出光美術館の展覧会に行ってきました。
開館50周年記念 東洋・日本陶磁の至宝 ―豊麗なる美の競演(トップページへのリンク)
展覧会のテーマからは逸れるのだけど、途中に展示されてる弥生土器でウヒョーってなった。照明の当たり具合が絶妙なのか、理由はよく分からないけど、ウヒョーなのです。いきなり抱きつきたい。抱えて運びたい。どこへ運ぶかというと、きっと墳丘墓の上だ。抱えたら体に密着した時の収まりがすごく良さそうなのである。今まで弥生土器でそんなこと考えたこともなかったけど、なんでだろうなあ。やっぱり照明のせいだろうか。
(参照できそうな画像がネットにはないので似ているものとしてMOA美術館のページをリンクします。こんな感じ↓)(画像リンク切れのようです/2016.11.06)
それでちょっと弥生土器の形を思い出しながら何の根拠もないことを考えていたんですが、弥生土器ってツルッとしてて抱えやすそうですね。いや実際抱えやすいに違いない。抱きついたらひんやりしててすべすべしてそう。そして当時の人はもちろんそれを運んだはずだから密着フィット感やすべすべ感を味わっていたのだ。ことによると、
「もっと運びたい……」
「運ぶのをやめられない……」
という依存症に陥っていたかも知れぬ。
▲縄文土器はゴツゴツしててあきらかに抱きつきたくないが、
▲弥生土器はツルッとしていて抱き心地が良さそう。(写真は東博の常設展示)
話はあさっての方向に飛ぶのだが、以前、労災の話を聞いた時にこんな事例が出てました。階段で転んで怪我をした事故の原因を探ってみたら、手すりが錆だらけで触りたくなかった……もしも綺麗に手入れされていたら咄嗟に掴んで転ぶことはなかったのではないか、と。誰もがすすんで災害防止の行動をしたくなるような対策が必要だというような教訓だったか。
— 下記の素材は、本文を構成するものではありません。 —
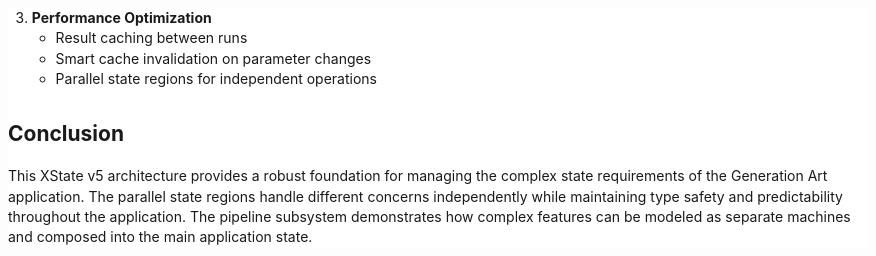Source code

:3. **Performance Optimization**
   - Result caching between runs
   - Smart cache invalidation on parameter changes
   - Parallel state regions for independent operations

## Conclusion

This XState v5 architecture provides a robust foundation for managing the complex state requirements of the Generation Art application. The parallel state regions handle different concerns independently while maintaining type safety and predictability throughout the application. The pipeline subsystem demonstrates how complex features can be modeled as separate machines and composed into the main application state.

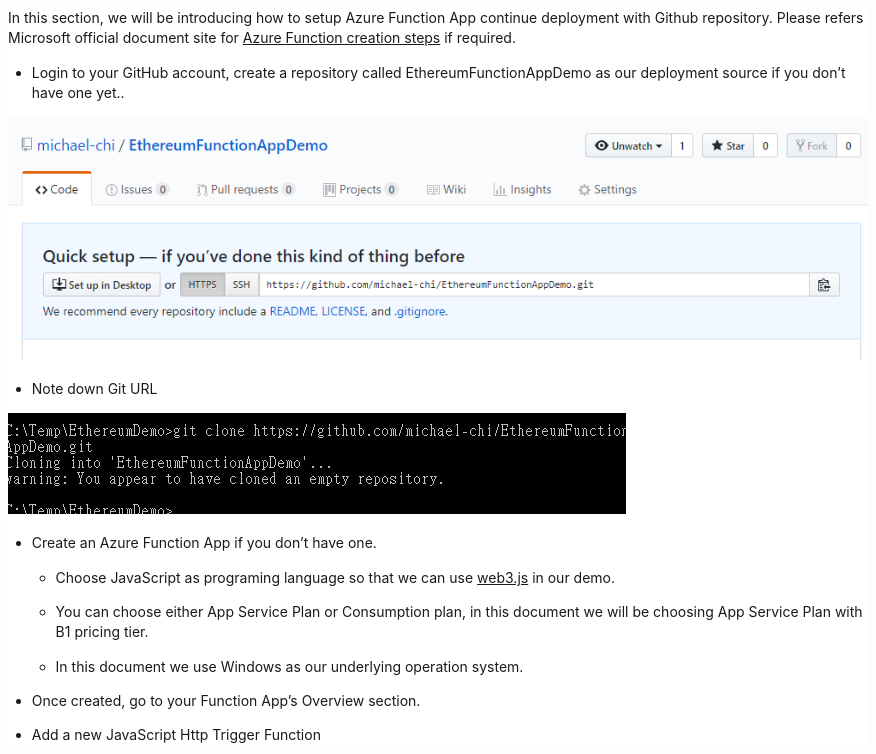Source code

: In this section, we will be introducing how to setup Azure Function App continue
deployment with Github repository. Please refers Microsoft official document
site for [Azure Function creation
steps](https://docs.microsoft.com/en-us/azure/azure-functions/functions-create-first-azure-function)
if required.

-   Login to your GitHub account, create a repository called
    EthereumFunctionAppDemo as our deployment source if you don’t have one yet..

![](media/5ec9dcb662f231b2c1e623eae7b9a442.png)

-   Note down Git URL

![](media/6f354e017aedc6d8e1f27528fdb42fe9.png)

-   Create an Azure Function App if you don’t have one.

    -   Choose JavaScript as programing language so that we can use
        [web3.js](https://github.com/ethereum/web3.js/) in our demo.

    -   You can choose either App Service Plan or Consumption plan, in this
        document we will be choosing App Service Plan with B1 pricing tier.

    -   In this document we use Windows as our underlying operation system.

-   Once created, go to your Function App’s Overview section.

-   Add a new JavaScript Http Trigger Function
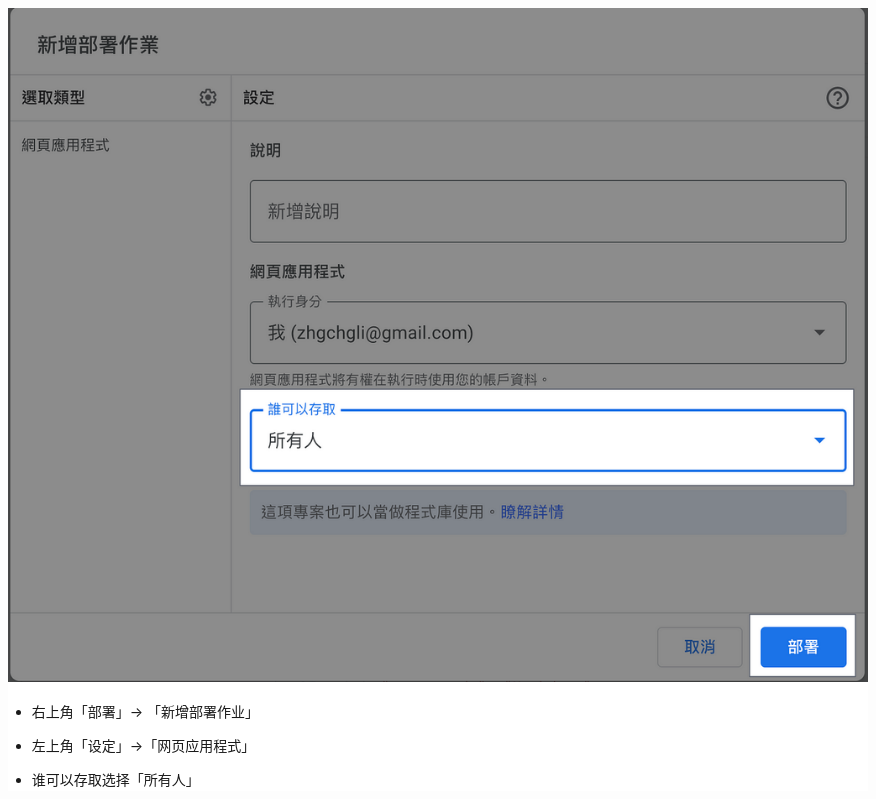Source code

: ![](/assets/6922e90ba90c/1*7RLJXZ3APnEI4V9bKqp3eg.png)



- 右上角「部署」-&gt; 「新增部署作业」


- 左上角「设定」-&gt;「网页应用程式」


- 谁可以存取选择「所有人」


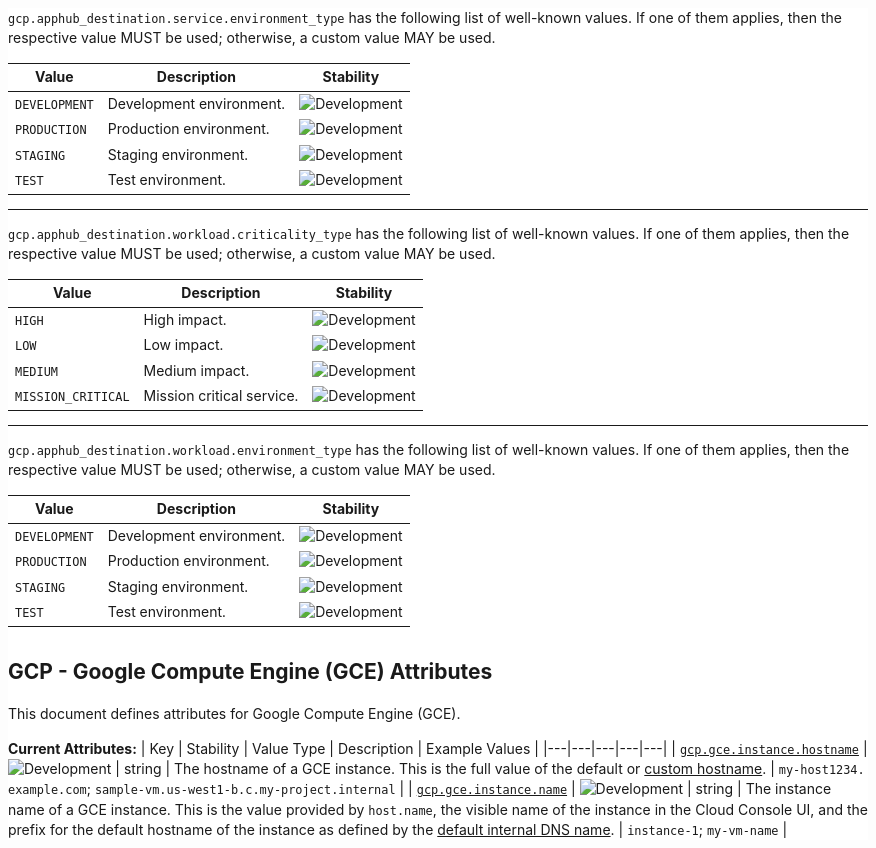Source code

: `gcp.apphub_destination.service.environment_type` has the following list of well-known values. If one of them applies, then the respective value MUST be used; otherwise, a custom value MAY be used.

| Value  | Description | Stability |
|---|---|---|
| `DEVELOPMENT` | Development environment. | ![Development](https://img.shields.io/badge/-development-blue) |
| `PRODUCTION` | Production environment. | ![Development](https://img.shields.io/badge/-development-blue) |
| `STAGING` | Staging environment. | ![Development](https://img.shields.io/badge/-development-blue) |
| `TEST` | Test environment. | ![Development](https://img.shields.io/badge/-development-blue) |

---

`gcp.apphub_destination.workload.criticality_type` has the following list of well-known values. If one of them applies, then the respective value MUST be used; otherwise, a custom value MAY be used.

| Value  | Description | Stability |
|---|---|---|
| `HIGH` | High impact. | ![Development](https://img.shields.io/badge/-development-blue) |
| `LOW` | Low impact. | ![Development](https://img.shields.io/badge/-development-blue) |
| `MEDIUM` | Medium impact. | ![Development](https://img.shields.io/badge/-development-blue) |
| `MISSION_CRITICAL` | Mission critical service. | ![Development](https://img.shields.io/badge/-development-blue) |

---

`gcp.apphub_destination.workload.environment_type` has the following list of well-known values. If one of them applies, then the respective value MUST be used; otherwise, a custom value MAY be used.

| Value  | Description | Stability |
|---|---|---|
| `DEVELOPMENT` | Development environment. | ![Development](https://img.shields.io/badge/-development-blue) |
| `PRODUCTION` | Production environment. | ![Development](https://img.shields.io/badge/-development-blue) |
| `STAGING` | Staging environment. | ![Development](https://img.shields.io/badge/-development-blue) |
| `TEST` | Test environment. | ![Development](https://img.shields.io/badge/-development-blue) |

## GCP - Google Compute Engine (GCE) Attributes

This document defines attributes for Google Compute Engine (GCE).

**Current Attributes:**
| Key | Stability | Value Type | Description | Example Values |
|---|---|---|---|---|
| <a id="gcp-gce-instance-hostname" href="#gcp-gce-instance-hostname">`gcp.gce.instance.hostname`</a> | ![Development](https://img.shields.io/badge/-development-blue) | string | The hostname of a GCE instance. This is the full value of the default or [custom hostname](https://cloud.google.com/compute/docs/instances/custom-hostname-vm). | `my-host1234.example.com`; `sample-vm.us-west1-b.c.my-project.internal` |
| <a id="gcp-gce-instance-name" href="#gcp-gce-instance-name">`gcp.gce.instance.name`</a> | ![Development](https://img.shields.io/badge/-development-blue) | string | The instance name of a GCE instance. This is the value provided by `host.name`, the visible name of the instance in the Cloud Console UI, and the prefix for the default hostname of the instance as defined by the [default internal DNS name](https://cloud.google.com/compute/docs/internal-dns#instance-fully-qualified-domain-names). | `instance-1`; `my-vm-name` |
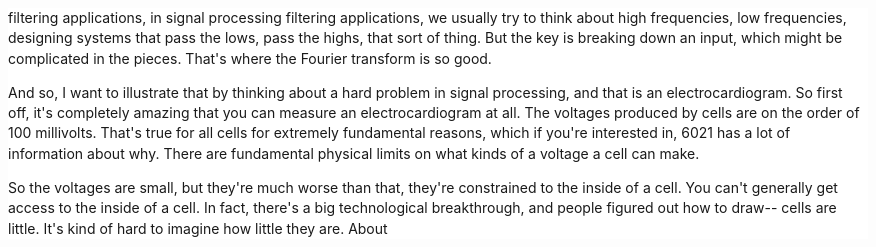   <span m='210330'>filtering</span> <span m='210810'>applications,</span> <span m='212610'>in</span>
  <span m='212760'>signal</span> <span m='213030'>processing</span> <span m='213480'>filtering</span>
  <span m='213930'>applications,</span> <span m='214590'>we</span> <span m='214680'>usually</span>
  <span m='215100'>try</span> <span m='215280'>to</span> <span m='215370'>think</span>
  <span m='215550'>about</span> <span m='216150'>high</span> <span m='216360'>frequencies,</span>
  <span m='216900'>low</span> <span m='217080'>frequencies,</span> <span m='217810'>designing</span>
  <span m='218190'>systems</span> <span m='218580'>that</span> <span m='218670'>pass</span>
  <span m='219060'>the</span> <span m='219150'>lows,</span> <span m='219510'>pass</span>
  <span m='219810'>the</span> <span m='219900'>highs,</span> <span m='220260'>that</span>
  <span m='220380'>sort</span> <span m='220590'>of</span> <span m='220650'>thing.</span>
  <span m='221260'>But</span> <span m='221310'>the</span> <span m='221400'>key</span>
  <span m='221640'>is</span> <span m='221760'>breaking</span> <span m='222150'>down</span>
  <span m='222420'>an</span> <span m='222540'>input,</span> <span m='223090'>which</span>
  <span m='223170'>might</span> <span m='223320'>be</span> <span m='223440'>complicated</span>
  <span m='224300'>in</span> <span m='224480'>the</span> <span m='224610'>pieces.</span>
  <span m='226200'>That's</span> <span m='226440'>where</span> <span m='226590'>the</span>
  <span m='226680'>Fourier</span> <span m='226950'>transform</span> <span m='227460'>is</span>
  <span m='227550'>so</span> <span m='227730'>good.</span> </p><p><span m='229350'>And</span>
  <span m='229470'>so,</span> <span m='229590'>I</span> <span m='229650'>want</span>
  <span m='229800'>to</span> <span m='229860'>illustrate</span> <span m='230370'>that</span>
  <span m='230910'>by</span> <span m='231060'>thinking</span> <span m='231390'>about</span>
  <span m='231630'>a</span> <span m='231720'>hard</span> <span m='232050'>problem</span>
  <span m='232860'>in</span> <span m='233040'>signal</span> <span m='233340'>processing,</span>
  <span m='233940'>and</span> <span m='234090'>that</span> <span m='234270'>is</span>
  <span m='234420'>an</span> <span m='234510'>electrocardiogram.</span> <span m='237180'>So</span>
  <span m='237360'>first</span> <span m='237570'>off,</span> <span m='237750'>it's</span>
  <span m='238150'>completely</span> <span m='238830'>amazing</span> <span m='239220'>that</span>
  <span m='239340'>you</span> <span m='239430'>can</span> <span m='239580'>measure</span>
  <span m='240000'>an</span> <span m='240090'>electrocardiogram</span> <span m='241050'>at</span>
  <span m='241260'>all.</span> <span m='242920'>The</span> <span m='243060'>voltages</span>
  <span m='243630'>produced</span> <span m='244050'>by</span> <span m='244230'>cells</span>
  <span m='245100'>are</span> <span m='245280'>on</span> <span m='245400'>the</span>
  <span m='245550'>order</span> <span m='245940'>of</span> <span m='246120'>100</span>
  <span m='246350'>millivolts.</span> <span m='247930'>That's</span> <span m='248160'>true</span>
  <span m='248400'>for</span> <span m='248610'>all</span> <span m='248850'>cells</span>
  <span m='249540'>for</span> <span m='249690'>extremely</span> <span m='250290'>fundamental</span>
  <span m='250680'>reasons,</span> <span m='251040'>which</span> <span m='251260'>if</span>
  <span m='251340'>you're</span> <span m='251460'>interested</span> <span m='251790'>in,</span>
  <span m='252450'>6021</span> <span m='253350'>has</span> <span m='253530'>a</span>
  <span m='253590'>lot</span> <span m='253770'>of</span> <span m='253830'>information</span>
  <span m='254310'>about</span> <span m='254490'>why.</span> <span m='255390'>There</span>
  <span m='255540'>are</span> <span m='256364'>fundamental</span> <span m='257130'>physical</span>
  <span m='257550'>limits</span> <span m='257880'>on</span> <span m='258060'>what</span>
  <span m='258209'>kinds</span> <span m='258450'>of a</span> <span m='258570'>voltage</span>
  <span m='259060'>a</span> <span m='259149'>cell</span> <span m='259320'>can</span>
  <span m='259470'>make.</span> </p><p><span m='261750'>So</span> <span m='261930'>the</span>
  <span m='263100'>voltages</span> <span m='263670'>are</span> <span m='263790'>small,</span>
  <span m='266790'>but</span> <span m='266950'>they're</span> <span m='267480'>much</span>
  <span m='267690'>worse</span> <span m='267900'>than</span> <span m='267990'>that,</span>
  <span m='268170'>they're</span> <span m='268260'>constrained</span> <span m='268620'>to</span>
  <span m='268710'>the</span> <span m='268830'>inside</span> <span m='269100'>of</span>
  <span m='269160'>a</span> <span m='269280'>cell.</span> <span m='270360'>You</span>
  <span m='270480'>can't</span> <span m='270750'>generally</span> <span m='272130'>get</span>
  <span m='272430'>access</span> <span m='272970'>to</span> <span m='273030'>the</span>
  <span m='273180'>inside</span> <span m='273440'>of</span> <span m='273500'>a</span>
  <span m='273590'>cell.</span> <span m='273720'>In fact,</span> <span m='274010'>there's
  a</span> <span m='274110'>big</span> <span m='274230'>technological</span> <span
  m='274800'>breakthrough,</span> <span m='275290'>and people</span> <span m='275520'>figured</span>
  <span m='275790'>out</span> <span m='275970'>how</span> <span m='276150'>to</span>
  <span m='276270'>draw--</span> <span m='277140'>cells</span> <span m='277410'>are</span>
  <span m='277500'>little.</span> <span m='279030'>It's</span> <span m='279150'>kind</span>
  <span m='279360'>of</span> <span m='279450'>hard</span> <span m='279660'>to</span>
  <span m='279750'>imagine</span> <span m='280170'>how</span> <span m='280290'>little</span>
  <span m='280560'>they</span> <span m='280710'>are.</span> <span m='281820'>About</span>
壺に話を戻すと、誰もが抱えて運びたくなるような壺があったとしたら、墳丘墓に壺をずらっと設置するような工事もみんな喜んでやったかもしれない。のみならず、そもそも壺を運びたくてしかたないピープルが壺を運ぶ理由を作るために壺を使う儀式を生み出したかもしれないのである!(な・・・なんだって――!)
▲運びたい……。
そんなわけで、こんどは東博に移動して、抱きつきださに注目して古代からの陶磁器を見てみることにした(今回の写真は全部東博の展示物です)。感想にとくに根拠とか裏付けはないです。
▲縄文土器は基本的にゴツゴツしてトゲトゲしてるのであまり抱きつきたさがない。そもそも縄で紋様を付けた=縄のコピーであるので、これに抱きついて土器感を楽しむとすればそれは縄を楽しんでいるようなものである。
▲でも晩期になるとツルッと感が出てきて抱きつき用土器の萌芽が見えます。
▲弥生時代になるとさらにツルッとしてしかも程よい下膨れで、くびれ具合も柔らかく、小さい壺は両手でそっと、大きい壺は全身でしっかりと抱えて運びたくなる。
▲古墳時代は須恵器になると抱きつくには硬くて冷ややかな印象だけれども、小型の土器はむしろ両手で包み込みたい欲求を掻き立てる。
古墳といえば円筒埴輪。大型古墳には1万本以上も作られ且つ運ばれた土器なのでさぞ抱えたくなるはず……と思いたいのだが、これは……運びたくならない……。どうしたことだ。いや、考え方によってはこの横方向にぐるりと巡る出っ張りの間に腕が絶妙にフィットして得も言われぬ抱きつき感が得られるとかだ。
▲埴輪の馬に関しては抱きつきたいし運びたい。
せっかくなので海外も行ってみよう。東洋館に揃ってます。
▲抱えたいといえば真っ先に思い浮かんだのが西アジア展示室の潜水艦。キプロスの水差。こんなふうに浮いた状態で展示されてたら抱えたくなる。ラグビーボール的な。
▲イランの彩文土器は真ん中の膨らんだところを下から両手で支えるように持つとおそらく程良い。
▲高麗からは水注。これは把手付きだけれども、右手で把手を持ちつつ左手を丸いボディに添えて支えたい。朝鮮ものは全体に装飾を排したツルッと感やスベスベ感があって運びたい度が高いです。